1. Lowest 25 percent of customers based on total revenue.
2. Middle 50 percent of customers based on total revenue.
3. Highest 25 percent of customers based on total revenue.

Each of the subgroups (i.e. a single subgroup or a category) is called a stratum, 
and two or more subgroups are called strata.
> [Note: ‘Stratum’ is singular and ‘strata’ is plural]

Customers grouped based on Revenue is Strata
and High Percntile Revenue Customers is a Stratum



We use the following symbols and notations:
- N : Population size
- k : Number of strata
- $ N_i $ : Number of sampling units in $ i^{th} $ strata
$$ N = \sum_{i=1}^{k} N_i $$

- $ n_i $ : Number of sampling units to be drawn from  $ i^{th} $ stratum
- n : Total sample size 
$$ n = \sum_{i=1}^{k} N_i $$


### Neyman Allocation
In Neyman allocation, the number of units in the sample from a stratum is made proportional to the product of the stratum size and the stratum standard deviation.

$ n_h = n  \dfrac{ N_h  \sigma_h } { \sum_{i=1}^{k}  N_i  \sigma_i  } $

where 
- $ n_h $ is the sample size for stratum h, 
- n is total sample size, 
- $ N_h $ is the population size for stratum h, 
- $ \sigma_h $ is the standard deviation of stratum h.

> It is proved that Neyman’s allocation is the best when a sample of specified size is to be allocated to the strata

###  Slovin’s formula

$  n_h =\dfrac{n}{1+ne^2} $

- error tolerance, e,
- $ n_h $ is the sample size for stratum h, 
- n is total sample size 

Slovin's formula is used when nothing about the behavior of a population is known at at all.

Note that this is the least accurate formula and, as such, the least ideal. You should only use this if circumstances prevent you from determining an appropriate standard of deviation and/or confidence level (thereby preventing you from determining your z-score, as well).

### Comments
To obtain the full benefits of the stratification technique, the relative sizes of strata must be known.

Each stratum should be internally homogeneous. If information about heterogeneity is not available then consider all strata equally variable. A short stratified pilot survey can sometimes provide useful information about internal dispersion within strata.

#### A small sized sample could be taken from a stratum if the variability among their units is small.
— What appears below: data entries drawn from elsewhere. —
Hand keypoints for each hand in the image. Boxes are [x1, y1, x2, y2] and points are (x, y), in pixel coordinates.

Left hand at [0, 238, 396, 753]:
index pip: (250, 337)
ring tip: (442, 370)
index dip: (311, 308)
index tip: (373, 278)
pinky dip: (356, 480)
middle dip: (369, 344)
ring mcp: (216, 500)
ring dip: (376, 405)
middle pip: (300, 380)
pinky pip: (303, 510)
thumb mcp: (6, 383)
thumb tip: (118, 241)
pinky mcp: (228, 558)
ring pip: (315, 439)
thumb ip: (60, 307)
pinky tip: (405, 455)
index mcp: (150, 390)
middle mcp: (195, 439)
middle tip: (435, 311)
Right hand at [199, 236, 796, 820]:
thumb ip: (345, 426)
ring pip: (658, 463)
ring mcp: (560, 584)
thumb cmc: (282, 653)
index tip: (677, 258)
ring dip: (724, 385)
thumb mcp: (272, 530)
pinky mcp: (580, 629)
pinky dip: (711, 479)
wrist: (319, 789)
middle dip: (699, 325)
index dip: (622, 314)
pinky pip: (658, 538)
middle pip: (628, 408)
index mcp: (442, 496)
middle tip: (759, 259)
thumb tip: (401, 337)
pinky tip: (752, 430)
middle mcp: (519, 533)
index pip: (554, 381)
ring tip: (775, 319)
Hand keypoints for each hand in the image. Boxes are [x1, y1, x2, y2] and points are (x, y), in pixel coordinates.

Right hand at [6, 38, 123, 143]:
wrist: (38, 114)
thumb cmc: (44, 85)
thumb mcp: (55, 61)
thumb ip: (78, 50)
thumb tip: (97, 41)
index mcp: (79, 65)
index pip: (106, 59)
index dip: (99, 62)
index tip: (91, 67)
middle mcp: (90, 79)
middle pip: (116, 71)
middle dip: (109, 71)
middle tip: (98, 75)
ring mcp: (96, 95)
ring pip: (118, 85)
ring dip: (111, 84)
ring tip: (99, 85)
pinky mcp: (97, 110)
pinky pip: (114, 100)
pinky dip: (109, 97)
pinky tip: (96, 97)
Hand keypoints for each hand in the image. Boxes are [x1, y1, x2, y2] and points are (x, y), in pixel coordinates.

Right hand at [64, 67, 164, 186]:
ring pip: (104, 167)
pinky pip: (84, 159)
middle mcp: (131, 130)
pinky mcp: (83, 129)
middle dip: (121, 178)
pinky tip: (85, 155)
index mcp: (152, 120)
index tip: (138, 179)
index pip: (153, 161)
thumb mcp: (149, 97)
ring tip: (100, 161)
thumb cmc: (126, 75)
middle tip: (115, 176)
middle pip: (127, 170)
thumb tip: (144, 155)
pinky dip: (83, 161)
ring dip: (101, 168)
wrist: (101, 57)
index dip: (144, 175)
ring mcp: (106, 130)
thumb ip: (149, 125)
Compared with the simple random sample, stratification results almost always in a smaller sampling variance of the mean or total value estimators, when:

- The strata are heterogeneous among themselves
- The variance of each stratum is small.

#### A larger sample from a stratum should be taken if:

- The stratum is larger
- The stratum is more heterogeneous
- The cost of sampling the stratum is low.
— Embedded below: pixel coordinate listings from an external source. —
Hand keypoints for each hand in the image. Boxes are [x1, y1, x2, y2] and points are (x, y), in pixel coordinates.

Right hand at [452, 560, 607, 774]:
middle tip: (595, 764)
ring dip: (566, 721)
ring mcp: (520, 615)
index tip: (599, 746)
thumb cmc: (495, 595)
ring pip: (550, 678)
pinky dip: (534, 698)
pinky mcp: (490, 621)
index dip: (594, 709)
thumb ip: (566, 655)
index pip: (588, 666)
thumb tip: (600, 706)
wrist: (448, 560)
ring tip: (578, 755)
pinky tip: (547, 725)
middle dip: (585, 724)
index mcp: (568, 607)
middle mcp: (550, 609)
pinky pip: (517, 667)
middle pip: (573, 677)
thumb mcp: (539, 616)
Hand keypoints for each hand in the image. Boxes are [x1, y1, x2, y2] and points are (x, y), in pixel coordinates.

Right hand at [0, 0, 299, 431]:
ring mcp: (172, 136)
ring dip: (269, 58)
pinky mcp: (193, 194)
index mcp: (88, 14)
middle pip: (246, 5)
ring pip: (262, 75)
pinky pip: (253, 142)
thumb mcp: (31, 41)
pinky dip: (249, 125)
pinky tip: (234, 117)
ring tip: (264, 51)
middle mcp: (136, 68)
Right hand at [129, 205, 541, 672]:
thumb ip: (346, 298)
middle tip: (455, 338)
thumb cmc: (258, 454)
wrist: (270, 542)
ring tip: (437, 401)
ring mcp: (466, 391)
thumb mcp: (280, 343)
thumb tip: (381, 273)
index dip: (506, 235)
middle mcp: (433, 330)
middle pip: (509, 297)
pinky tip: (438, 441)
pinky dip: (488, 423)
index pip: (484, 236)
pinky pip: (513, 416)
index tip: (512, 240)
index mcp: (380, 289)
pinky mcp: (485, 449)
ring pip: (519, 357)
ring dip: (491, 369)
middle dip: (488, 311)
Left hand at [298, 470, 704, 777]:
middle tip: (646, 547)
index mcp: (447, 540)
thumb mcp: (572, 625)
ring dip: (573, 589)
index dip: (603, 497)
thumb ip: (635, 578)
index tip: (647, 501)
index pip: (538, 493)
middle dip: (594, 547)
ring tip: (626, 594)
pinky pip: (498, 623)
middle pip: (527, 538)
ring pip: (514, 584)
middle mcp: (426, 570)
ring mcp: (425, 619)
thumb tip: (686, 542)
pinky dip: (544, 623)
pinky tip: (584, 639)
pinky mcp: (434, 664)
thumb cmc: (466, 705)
### Proportionate Stratification
Proportionate stratification is a type of stratified sampling . With proportionate stratification, the sample size of each stratum is proportionate to the population size of the stratum. This means that each stratum has the same sampling fraction .

## Central Limit Theorem
The central limit theorem states that the sampling distribution of the mean of any independent, random variable will be normal or nearly normal, if the sample size is large enough. The sampling distribution will have mean μ and a standard deviation of $ \dfrac{σ}{√n} $


##### Mean

$ μ_x= μ $
 
##### Standard Deviation ("Standard Error")
$ SE(x\bar)= \dfrac{σ}{√n} $

The amazing and counter-intuitive thing about the central limit theorem is that no matter what the shape of the original distribution, the sampling distribution of the mean approaches a normal distribution.